Mullaley has become the focal point of a call for Malcolm Turnbull to declare the drought a national disaster.
Radio broadcaster Alan Jones aired his morning show from the Mullaley Memorial Hall on Friday morning, with hundreds gathering from nearby farms and communities.
“This has reached the point where it has to be declared a natural and national disaster,” Jones said.
“We need someone in government to declare it a national disaster. That person is Malcolm Turnbull.”
Jones also interviewed New England MP Barnaby Joyce, who said he would “keep driving and driving until we get the response we need”.
“It is the number-one issue – drought and power prices,” he said.
“It’s a one-in-100-year event. It is a natural disaster. What else do you need to happen?
“It’s not something that can just be dealt with as one-policy announcement.”
Mr Joyce called for a sit-down in a rural area between government officials including Prime Minister Malcolm Turnbull and premiers Gladys Berejiklian, Annastacia Palaszczuk and Dan Andrews.
“Say: ‘We’re not going to leave this room until we have a plan across all levels of government’,” Mr Joyce said.
Parkes MP Mark Coulton said he thought the drought breakfast was a worthwhile event, but defended the government against Jones’s claims that Australia has a “leadership vacuum”.
“Apart from making a political statement, [Jones] never made one practical suggestion of what we might do,” Mr Coulton said.
“We are changing as this drought continues to evolve and bite.
“There are a lot of challenges ahead of us.”
Gunnedah deputy mayor Gae Swain echoed his sentiments and said the community needed to continue to support and encourage one another.
“We’ve been through tough times, and we will again,” she said.
“The important thing is that people know they’re not on their own.”
Gunnedah mayor Jamie Chaffey said “there definitely is hope”.
“These people are strong,” he said.
“So many people talk about how tough they’re doing it, but they always say there are people doing it tougher than them and they’re checking on their neighbours.

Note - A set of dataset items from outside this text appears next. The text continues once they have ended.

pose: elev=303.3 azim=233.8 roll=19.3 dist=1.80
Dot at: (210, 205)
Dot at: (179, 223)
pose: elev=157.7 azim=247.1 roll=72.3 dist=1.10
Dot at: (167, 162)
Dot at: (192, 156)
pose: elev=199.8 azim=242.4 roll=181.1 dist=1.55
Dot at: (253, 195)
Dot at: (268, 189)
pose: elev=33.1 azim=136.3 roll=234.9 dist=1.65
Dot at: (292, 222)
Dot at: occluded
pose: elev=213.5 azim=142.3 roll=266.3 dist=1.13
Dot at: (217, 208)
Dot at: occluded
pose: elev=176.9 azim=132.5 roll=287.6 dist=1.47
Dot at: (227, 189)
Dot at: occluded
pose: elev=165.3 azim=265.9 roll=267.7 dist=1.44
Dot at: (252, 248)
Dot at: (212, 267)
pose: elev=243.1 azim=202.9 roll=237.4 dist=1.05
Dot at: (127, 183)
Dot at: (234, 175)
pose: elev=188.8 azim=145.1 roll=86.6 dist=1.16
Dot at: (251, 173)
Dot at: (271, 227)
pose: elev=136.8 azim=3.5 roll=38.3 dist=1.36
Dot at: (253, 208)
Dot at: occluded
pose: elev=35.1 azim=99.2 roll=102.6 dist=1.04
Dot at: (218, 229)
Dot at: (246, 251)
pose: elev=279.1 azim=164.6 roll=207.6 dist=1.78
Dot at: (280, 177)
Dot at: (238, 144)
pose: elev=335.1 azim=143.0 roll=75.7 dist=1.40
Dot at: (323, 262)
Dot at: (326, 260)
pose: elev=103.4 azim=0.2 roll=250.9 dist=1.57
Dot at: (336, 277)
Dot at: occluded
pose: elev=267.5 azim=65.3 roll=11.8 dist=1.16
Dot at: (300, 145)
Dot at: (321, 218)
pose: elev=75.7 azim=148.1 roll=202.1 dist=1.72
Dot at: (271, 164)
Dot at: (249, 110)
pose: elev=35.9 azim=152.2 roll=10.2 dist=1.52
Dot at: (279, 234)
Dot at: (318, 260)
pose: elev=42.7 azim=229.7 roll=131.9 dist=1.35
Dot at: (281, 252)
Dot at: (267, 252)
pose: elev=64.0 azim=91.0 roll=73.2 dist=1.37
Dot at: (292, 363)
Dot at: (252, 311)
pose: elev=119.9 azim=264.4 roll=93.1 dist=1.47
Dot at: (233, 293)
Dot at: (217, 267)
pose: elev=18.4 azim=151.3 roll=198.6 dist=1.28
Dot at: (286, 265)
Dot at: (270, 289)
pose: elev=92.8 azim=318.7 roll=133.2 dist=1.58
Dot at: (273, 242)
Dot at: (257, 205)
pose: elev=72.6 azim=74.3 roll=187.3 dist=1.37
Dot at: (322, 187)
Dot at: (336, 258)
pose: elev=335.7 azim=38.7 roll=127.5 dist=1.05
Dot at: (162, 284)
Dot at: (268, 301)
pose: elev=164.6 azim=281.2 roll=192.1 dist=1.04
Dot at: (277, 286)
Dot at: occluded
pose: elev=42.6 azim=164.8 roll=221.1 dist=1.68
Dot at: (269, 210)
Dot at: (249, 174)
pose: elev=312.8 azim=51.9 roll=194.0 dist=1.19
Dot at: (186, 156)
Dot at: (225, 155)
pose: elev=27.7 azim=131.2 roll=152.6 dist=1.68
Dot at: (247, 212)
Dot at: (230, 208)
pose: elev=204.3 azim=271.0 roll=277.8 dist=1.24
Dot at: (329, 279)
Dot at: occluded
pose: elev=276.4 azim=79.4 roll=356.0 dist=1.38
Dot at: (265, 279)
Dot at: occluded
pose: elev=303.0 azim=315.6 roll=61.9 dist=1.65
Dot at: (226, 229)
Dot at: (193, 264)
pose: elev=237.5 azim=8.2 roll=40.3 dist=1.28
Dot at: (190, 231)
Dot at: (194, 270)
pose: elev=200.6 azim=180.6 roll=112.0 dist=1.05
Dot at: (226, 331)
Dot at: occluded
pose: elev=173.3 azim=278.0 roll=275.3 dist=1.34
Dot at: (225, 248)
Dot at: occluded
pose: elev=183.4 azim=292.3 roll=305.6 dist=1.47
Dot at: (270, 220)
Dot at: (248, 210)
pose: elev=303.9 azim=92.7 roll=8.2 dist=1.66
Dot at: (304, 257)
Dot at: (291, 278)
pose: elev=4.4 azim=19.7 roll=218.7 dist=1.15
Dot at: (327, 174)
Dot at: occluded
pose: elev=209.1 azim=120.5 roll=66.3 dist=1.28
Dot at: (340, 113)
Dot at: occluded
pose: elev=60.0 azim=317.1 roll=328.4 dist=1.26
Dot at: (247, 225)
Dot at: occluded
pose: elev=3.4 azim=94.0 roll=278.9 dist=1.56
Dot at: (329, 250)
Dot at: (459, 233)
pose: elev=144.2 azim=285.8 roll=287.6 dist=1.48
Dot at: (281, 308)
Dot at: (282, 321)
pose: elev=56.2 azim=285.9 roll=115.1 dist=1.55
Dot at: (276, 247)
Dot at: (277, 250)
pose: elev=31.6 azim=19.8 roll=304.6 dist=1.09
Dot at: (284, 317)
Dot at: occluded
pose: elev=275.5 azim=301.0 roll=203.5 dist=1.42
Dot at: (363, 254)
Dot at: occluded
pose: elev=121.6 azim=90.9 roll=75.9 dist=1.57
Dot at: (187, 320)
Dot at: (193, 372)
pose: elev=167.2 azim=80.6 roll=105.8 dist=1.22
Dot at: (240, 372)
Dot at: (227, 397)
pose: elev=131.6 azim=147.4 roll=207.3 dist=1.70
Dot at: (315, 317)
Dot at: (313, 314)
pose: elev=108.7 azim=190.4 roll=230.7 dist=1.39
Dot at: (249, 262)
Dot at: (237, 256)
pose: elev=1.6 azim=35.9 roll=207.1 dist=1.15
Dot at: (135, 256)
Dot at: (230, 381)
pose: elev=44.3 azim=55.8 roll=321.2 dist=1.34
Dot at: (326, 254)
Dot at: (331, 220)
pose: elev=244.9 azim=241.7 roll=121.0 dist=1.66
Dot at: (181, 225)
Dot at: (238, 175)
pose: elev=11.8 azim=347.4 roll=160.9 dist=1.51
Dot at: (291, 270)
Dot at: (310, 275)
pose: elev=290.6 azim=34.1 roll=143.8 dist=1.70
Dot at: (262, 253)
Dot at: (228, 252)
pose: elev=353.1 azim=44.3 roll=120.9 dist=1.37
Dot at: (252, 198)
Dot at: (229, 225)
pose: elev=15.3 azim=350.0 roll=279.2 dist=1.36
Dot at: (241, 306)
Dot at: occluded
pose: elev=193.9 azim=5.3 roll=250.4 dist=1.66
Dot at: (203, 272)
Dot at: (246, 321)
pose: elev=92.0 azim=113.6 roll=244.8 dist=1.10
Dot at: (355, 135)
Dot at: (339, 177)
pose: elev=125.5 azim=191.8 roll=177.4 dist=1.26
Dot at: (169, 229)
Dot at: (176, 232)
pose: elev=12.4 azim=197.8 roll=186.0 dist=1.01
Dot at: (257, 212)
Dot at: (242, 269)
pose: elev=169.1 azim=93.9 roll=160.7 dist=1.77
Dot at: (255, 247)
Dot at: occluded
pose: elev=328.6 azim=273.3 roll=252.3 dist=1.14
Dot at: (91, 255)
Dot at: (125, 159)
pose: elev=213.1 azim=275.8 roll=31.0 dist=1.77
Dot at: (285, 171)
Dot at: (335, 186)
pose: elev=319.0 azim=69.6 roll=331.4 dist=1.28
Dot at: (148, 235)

“That’s when you know the strength of your community – when you’re in situations like drought.”
What the farmers say
A retired farmer, Max Gavel came to Mullaley in 1935. He and his son Andrew manage a farm with cropping and 500 head of breeding cattle, and are buying feed to sustain their stock.
Max said he attended the event “to see if there are any answers to [the drought]”.
Janet Bishop has been on a farm in Mullaley since the early 1950s. She is widowed and the running of the farm is carried out by her son James. They run cattle and sheep.
“We’re in dire straits,” she said.
“I’ve been here 66 years and never have we seen such a disaster.”
Angela Martin and her husband have been on a farm in Mullaley for 19 years and do “rain-fed cropping”.
“It is our primary source of income,” she said.
The Martins were unable to plant winter crops this year, with about 450 hectares normally sewn with canola and wheat. They are looking to summer crops now, but may not be able to plant in spring if the soil moisture profile is too low.
“I’m used to the idea of drought [but] it’s the long-term outlook I’m concerned about,” she said.
“Is this winter rainfall deficit the new norm?”
Mrs Martin had always hoped their children would take over from them, but now she was uncertain of their future.
“I feel like I am losing hope,” she said.
“I feel that the dream of a family farm should exist, and a community is formed when you have lots of farming families working side-by-side.”